In the data below, find the line containing "4. On the **Security**", then set down that line and every later line up to and including the line containing "login trace showing", exactly.

Stored data entries:
##########

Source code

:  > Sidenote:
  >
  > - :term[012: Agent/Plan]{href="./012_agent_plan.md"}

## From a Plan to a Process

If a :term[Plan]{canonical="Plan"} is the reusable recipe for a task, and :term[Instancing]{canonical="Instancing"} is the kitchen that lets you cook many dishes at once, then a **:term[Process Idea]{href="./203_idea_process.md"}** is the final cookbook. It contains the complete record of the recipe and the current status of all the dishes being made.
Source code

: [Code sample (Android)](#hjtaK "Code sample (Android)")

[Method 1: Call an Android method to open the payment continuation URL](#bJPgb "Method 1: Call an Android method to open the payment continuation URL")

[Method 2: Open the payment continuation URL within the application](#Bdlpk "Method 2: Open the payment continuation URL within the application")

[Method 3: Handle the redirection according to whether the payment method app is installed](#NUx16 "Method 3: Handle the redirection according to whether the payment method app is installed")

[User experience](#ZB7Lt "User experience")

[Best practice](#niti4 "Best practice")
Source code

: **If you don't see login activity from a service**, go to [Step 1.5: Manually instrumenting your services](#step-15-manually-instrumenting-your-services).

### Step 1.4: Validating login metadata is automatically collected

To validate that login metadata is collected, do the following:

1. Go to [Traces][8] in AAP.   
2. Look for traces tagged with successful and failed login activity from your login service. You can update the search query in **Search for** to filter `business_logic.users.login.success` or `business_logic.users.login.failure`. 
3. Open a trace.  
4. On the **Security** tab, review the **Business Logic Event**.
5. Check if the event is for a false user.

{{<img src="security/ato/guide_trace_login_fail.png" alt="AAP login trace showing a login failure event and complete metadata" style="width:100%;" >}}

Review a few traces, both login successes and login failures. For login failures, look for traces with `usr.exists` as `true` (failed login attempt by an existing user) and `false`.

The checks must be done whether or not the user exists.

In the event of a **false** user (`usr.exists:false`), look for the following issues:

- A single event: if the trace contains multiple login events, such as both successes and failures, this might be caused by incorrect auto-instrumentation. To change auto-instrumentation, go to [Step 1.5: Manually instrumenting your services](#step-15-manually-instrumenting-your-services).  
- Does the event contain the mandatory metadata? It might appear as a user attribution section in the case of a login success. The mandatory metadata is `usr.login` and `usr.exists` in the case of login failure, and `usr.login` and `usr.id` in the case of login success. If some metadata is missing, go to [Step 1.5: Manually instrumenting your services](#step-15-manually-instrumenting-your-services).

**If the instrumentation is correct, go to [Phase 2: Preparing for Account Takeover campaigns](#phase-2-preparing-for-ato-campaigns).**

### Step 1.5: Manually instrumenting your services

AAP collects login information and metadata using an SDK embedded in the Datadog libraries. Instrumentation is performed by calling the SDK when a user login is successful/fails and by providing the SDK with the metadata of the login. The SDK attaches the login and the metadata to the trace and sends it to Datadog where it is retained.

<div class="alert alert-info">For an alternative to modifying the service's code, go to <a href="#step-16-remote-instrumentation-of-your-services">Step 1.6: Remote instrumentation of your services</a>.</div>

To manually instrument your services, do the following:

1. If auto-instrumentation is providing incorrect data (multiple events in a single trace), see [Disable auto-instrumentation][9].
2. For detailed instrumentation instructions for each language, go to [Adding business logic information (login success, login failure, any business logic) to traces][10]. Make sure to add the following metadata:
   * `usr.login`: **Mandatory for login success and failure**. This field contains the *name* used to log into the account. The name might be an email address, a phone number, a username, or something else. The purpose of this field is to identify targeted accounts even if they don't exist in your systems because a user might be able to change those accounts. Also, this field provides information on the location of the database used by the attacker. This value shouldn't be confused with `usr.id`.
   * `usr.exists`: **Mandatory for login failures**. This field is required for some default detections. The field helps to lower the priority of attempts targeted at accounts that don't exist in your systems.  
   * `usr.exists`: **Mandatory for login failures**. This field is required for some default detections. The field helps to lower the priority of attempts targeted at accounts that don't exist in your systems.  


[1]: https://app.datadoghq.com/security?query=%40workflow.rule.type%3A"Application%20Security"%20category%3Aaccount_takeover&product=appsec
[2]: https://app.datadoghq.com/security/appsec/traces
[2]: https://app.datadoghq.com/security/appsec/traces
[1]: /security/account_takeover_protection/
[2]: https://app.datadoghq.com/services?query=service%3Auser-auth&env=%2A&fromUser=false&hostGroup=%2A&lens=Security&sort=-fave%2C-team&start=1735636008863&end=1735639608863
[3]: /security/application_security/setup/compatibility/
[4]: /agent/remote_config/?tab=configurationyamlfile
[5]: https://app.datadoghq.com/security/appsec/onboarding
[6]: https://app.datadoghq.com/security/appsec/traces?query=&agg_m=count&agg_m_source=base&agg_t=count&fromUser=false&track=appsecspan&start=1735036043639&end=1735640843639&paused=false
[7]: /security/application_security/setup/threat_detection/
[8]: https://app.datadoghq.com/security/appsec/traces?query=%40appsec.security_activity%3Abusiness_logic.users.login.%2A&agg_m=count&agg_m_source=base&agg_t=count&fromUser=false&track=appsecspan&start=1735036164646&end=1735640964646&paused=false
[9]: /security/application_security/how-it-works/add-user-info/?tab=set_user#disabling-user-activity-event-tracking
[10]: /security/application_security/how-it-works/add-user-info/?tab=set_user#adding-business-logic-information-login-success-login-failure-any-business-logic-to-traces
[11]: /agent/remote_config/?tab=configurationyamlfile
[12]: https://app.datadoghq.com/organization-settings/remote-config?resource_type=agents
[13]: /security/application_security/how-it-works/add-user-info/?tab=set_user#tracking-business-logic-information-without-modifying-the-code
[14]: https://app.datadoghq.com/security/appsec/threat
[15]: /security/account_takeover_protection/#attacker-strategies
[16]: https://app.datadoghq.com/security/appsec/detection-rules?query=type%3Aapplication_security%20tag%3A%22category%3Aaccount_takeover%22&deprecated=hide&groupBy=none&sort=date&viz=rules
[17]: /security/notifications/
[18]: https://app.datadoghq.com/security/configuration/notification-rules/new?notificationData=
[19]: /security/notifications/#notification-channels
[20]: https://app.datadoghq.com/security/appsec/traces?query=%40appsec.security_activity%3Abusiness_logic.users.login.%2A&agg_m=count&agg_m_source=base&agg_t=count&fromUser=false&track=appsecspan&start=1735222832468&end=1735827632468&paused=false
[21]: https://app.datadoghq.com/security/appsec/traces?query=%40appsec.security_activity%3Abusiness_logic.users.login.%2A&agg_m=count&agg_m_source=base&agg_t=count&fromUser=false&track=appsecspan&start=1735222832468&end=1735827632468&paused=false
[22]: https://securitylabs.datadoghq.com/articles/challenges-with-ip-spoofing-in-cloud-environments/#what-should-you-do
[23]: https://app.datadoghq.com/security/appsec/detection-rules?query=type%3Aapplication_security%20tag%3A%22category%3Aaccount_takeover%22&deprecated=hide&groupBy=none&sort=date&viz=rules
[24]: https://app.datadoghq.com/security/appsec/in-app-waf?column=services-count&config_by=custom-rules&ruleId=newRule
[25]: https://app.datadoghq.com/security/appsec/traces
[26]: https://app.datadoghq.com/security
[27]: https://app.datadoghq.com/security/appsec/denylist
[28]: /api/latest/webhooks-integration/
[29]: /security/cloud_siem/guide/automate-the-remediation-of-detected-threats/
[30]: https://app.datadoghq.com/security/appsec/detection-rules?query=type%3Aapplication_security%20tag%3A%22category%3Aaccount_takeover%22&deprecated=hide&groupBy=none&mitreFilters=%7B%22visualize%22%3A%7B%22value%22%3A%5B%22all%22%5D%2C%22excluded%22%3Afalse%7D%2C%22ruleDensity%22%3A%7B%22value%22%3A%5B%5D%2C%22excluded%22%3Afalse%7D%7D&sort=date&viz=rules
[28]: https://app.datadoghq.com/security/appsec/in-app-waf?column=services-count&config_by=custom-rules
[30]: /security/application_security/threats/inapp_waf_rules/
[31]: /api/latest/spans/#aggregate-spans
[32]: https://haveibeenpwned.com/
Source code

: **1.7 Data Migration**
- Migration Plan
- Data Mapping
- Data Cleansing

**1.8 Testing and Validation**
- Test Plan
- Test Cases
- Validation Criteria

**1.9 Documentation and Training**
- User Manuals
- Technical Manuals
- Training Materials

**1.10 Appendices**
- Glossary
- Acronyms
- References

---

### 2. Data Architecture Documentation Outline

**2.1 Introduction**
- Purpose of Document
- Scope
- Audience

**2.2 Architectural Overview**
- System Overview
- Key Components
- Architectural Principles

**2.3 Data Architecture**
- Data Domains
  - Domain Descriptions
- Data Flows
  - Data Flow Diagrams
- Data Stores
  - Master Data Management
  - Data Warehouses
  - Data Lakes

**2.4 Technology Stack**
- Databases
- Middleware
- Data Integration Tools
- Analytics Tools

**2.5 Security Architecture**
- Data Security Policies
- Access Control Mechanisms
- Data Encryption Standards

##########

◆ Output ◆
4. On the **Security** tab, review the **Business Logic Event**.
5. Check if the event is for a false user.

{{<img src="security/ato/guide_trace_login_fail.png" alt="AAP login trace showing a login failure event and complete metadata" style="width:100%;" >}}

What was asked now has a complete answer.